About UCSF Psychiatry
The UCSF Department of Psychiatry and the Langley Porter Psychiatric Institute are among the nation's foremost resources in the fields of child, adolescent, adult, and geriatric mental health. Together they constitute one of the largest departments in the UCSF School of Medicine and the UCSF Weill Institute for Neurosciences, with a mission focused on research (basic, translational, clinical), teaching, patient care, and public service.
UCSF Psychiatry conducts its clinical, educational and research efforts at a variety of locations in Northern California, including UCSF campuses at Parnassus Heights, Mission Bay and Laurel Heights, UCSF Medical Center, UCSF Benioff Children's Hospitals, Zuckerberg San Francisco General Hospital and Trauma Center, the San Francisco VA Health Care System, and UCSF Fresno.
About the UCSF Weill Institute for Neurosciences
The UCSF Weill Institute for Neurosciences, established by the extraordinary generosity of Joan and Sanford I. "Sandy" Weill, brings together world-class researchers with top-ranked physicians to solve some of the most complex challenges in the human brain.

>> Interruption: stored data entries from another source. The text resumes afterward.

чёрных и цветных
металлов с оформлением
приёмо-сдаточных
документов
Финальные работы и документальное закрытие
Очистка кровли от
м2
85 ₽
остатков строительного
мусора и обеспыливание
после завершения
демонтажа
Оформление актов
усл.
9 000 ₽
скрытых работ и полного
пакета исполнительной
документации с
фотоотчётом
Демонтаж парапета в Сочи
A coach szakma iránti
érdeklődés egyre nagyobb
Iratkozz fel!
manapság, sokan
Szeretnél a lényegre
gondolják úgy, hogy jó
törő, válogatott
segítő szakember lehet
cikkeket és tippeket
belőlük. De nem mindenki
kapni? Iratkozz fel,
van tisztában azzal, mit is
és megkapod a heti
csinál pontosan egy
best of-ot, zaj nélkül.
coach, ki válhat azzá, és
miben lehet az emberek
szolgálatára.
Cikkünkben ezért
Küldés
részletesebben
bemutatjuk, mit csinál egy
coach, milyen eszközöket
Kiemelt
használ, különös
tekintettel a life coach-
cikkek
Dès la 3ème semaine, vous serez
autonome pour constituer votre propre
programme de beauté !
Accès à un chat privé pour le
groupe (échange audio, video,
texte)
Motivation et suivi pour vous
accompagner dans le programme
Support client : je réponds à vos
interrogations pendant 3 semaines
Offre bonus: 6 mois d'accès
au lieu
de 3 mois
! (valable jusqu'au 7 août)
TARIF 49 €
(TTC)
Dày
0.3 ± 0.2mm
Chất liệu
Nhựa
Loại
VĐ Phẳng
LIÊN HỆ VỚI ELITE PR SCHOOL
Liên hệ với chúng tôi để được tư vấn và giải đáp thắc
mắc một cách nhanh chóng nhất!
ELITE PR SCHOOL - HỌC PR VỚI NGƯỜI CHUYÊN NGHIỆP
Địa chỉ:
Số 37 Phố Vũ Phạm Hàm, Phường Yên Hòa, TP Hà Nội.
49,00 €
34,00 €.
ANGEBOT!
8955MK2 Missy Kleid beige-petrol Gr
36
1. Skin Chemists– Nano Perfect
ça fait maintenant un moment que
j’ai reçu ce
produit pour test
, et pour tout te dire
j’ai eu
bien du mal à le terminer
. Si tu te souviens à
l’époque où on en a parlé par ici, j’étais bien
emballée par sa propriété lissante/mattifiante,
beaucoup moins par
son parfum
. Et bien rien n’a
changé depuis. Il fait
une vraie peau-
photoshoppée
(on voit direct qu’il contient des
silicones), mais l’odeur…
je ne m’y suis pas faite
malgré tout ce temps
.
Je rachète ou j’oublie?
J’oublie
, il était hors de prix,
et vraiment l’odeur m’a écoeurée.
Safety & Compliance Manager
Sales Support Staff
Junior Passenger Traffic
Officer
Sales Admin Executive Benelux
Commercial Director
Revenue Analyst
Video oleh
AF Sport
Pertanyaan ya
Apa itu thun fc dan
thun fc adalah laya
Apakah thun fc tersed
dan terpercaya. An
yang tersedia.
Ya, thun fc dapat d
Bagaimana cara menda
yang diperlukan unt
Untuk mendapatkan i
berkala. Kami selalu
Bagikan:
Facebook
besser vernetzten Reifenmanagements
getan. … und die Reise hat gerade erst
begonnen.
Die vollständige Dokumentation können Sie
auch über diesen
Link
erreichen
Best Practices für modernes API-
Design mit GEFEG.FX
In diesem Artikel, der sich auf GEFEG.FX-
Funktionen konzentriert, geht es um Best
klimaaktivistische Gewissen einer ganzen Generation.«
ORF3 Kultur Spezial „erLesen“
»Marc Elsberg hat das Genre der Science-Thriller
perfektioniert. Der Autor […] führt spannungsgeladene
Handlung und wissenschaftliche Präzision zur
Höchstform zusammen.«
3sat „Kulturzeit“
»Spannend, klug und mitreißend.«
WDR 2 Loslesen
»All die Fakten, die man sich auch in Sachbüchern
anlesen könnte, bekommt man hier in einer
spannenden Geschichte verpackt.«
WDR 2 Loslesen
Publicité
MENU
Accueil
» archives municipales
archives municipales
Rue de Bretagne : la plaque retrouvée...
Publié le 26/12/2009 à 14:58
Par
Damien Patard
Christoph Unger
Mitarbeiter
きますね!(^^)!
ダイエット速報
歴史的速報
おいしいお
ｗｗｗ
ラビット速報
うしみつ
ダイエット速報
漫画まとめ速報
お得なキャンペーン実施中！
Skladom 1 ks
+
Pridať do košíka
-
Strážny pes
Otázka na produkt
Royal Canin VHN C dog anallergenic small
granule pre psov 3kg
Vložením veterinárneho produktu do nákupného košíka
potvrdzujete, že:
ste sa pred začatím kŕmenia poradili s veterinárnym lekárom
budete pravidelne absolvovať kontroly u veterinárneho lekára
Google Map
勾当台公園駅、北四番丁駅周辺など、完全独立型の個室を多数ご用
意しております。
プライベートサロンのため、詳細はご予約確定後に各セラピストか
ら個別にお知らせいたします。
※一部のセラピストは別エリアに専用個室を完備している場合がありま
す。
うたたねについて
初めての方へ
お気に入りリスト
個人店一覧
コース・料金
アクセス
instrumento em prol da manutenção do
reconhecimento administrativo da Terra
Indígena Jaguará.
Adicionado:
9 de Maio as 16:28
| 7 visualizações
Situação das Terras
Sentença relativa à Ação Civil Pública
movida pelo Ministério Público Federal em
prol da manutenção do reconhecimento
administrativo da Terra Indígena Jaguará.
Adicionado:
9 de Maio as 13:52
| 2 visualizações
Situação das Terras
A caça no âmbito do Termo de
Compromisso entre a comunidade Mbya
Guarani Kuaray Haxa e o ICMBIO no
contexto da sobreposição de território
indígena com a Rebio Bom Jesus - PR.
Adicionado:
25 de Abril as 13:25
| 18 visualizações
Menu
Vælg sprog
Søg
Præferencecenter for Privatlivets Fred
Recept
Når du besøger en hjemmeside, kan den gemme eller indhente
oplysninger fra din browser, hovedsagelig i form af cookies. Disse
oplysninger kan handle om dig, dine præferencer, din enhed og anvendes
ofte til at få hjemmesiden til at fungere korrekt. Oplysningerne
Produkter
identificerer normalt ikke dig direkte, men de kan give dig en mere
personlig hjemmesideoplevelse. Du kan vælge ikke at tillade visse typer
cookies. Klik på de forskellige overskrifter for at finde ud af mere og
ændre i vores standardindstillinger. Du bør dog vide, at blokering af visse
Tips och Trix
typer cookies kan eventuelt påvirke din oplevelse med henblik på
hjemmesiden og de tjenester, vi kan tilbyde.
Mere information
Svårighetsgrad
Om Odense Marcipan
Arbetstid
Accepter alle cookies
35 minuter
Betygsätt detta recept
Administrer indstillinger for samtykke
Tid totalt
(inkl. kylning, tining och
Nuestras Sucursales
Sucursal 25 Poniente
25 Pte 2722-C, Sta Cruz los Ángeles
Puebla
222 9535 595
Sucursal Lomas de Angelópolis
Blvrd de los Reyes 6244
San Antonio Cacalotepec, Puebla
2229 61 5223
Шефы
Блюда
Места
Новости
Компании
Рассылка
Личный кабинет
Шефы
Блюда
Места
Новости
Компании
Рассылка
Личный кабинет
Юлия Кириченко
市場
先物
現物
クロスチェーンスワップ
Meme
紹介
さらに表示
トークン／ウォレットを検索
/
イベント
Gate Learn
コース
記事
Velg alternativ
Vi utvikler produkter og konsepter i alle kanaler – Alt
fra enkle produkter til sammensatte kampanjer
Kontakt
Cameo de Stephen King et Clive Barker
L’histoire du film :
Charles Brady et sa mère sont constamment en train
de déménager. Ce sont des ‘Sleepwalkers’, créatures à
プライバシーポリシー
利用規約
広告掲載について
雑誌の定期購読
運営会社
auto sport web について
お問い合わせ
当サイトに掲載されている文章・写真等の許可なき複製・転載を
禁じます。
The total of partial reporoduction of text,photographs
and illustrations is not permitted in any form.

The UCSF Weill Institute leverages UCSF’s unrivaled bench-to-bedside excellence in the neurosciences. It unites three UCSF departments—Neurology, Psychiatry, and Neurological Surgery—that are highly esteemed for both patient care and research, as well as the Neuroscience Graduate Program, a cross-disciplinary alliance of nearly 100 UCSF faculty members from 15 basic-science departments, as well as the UCSF Institute for Neurodegenerative Diseases, a multidisciplinary research center focused on finding effective treatments for Alzheimer’s disease, frontotemporal dementia, Parkinson’s disease, and other neurodegenerative disorders.
About UCSF
UC San Francisco (UCSF) is a leading university dedicated to promoting health worldwide through advanced biomedical research, graduate-level education in the life sciences and health professions, and excellence in patient care. It includes top-ranked graduate schools of dentistry, medicine, nursing and pharmacy; a graduate division with nationally renowned programs in basic, biomedical, translational and population sciences; and a preeminent biomedical research enterprise. It also includes UCSF Health, which comprises top-ranked hospitals – UCSF Medical Center and UCSF Benioff Children’s Hospitals in San Francisco and Oakland – and other partner and affiliated hospitals and healthcare providers throughout the Bay Area.